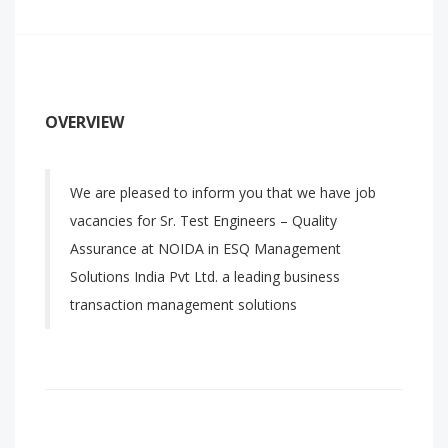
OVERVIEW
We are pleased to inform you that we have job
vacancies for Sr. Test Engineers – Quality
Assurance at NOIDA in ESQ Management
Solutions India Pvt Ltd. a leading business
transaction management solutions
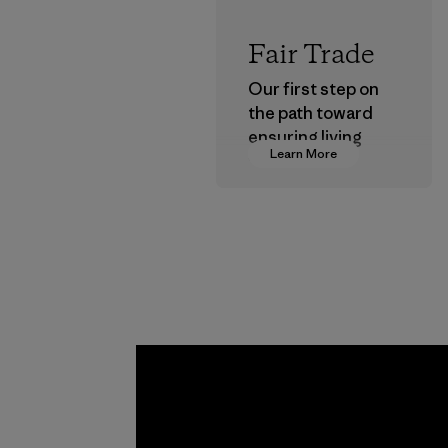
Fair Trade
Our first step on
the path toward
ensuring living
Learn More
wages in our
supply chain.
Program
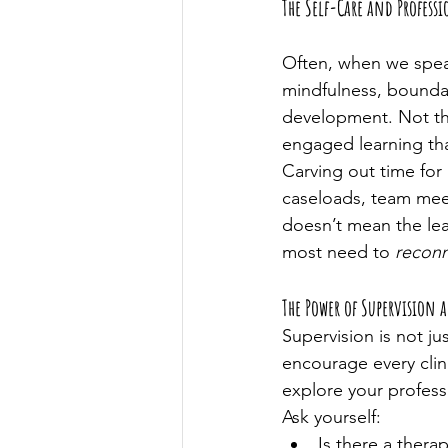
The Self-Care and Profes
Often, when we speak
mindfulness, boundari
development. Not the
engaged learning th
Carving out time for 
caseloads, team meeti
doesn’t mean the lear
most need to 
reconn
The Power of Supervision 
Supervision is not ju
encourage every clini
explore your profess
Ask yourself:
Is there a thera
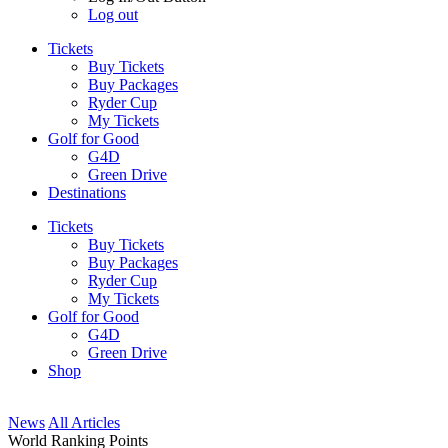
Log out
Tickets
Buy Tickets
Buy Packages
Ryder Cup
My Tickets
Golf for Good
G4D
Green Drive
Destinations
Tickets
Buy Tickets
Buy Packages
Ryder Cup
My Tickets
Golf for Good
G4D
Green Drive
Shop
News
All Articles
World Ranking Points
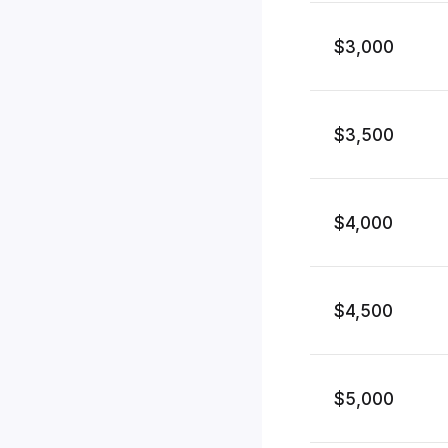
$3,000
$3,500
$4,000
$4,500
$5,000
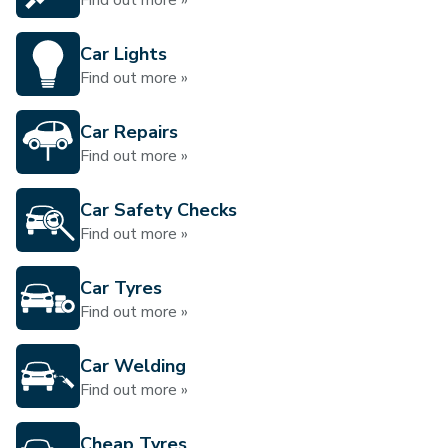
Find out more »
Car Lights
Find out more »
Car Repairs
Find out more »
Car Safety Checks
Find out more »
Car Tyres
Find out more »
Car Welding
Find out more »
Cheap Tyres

++++

The task -
With the line containing "Car Safety Checks" as the start and the last line of the entries as the end, print that whole span exactly.

Exercise result -
Car Safety Checks
Find out more »
Car Tyres
Find out more »
Car Welding
Find out more »
Cheap Tyres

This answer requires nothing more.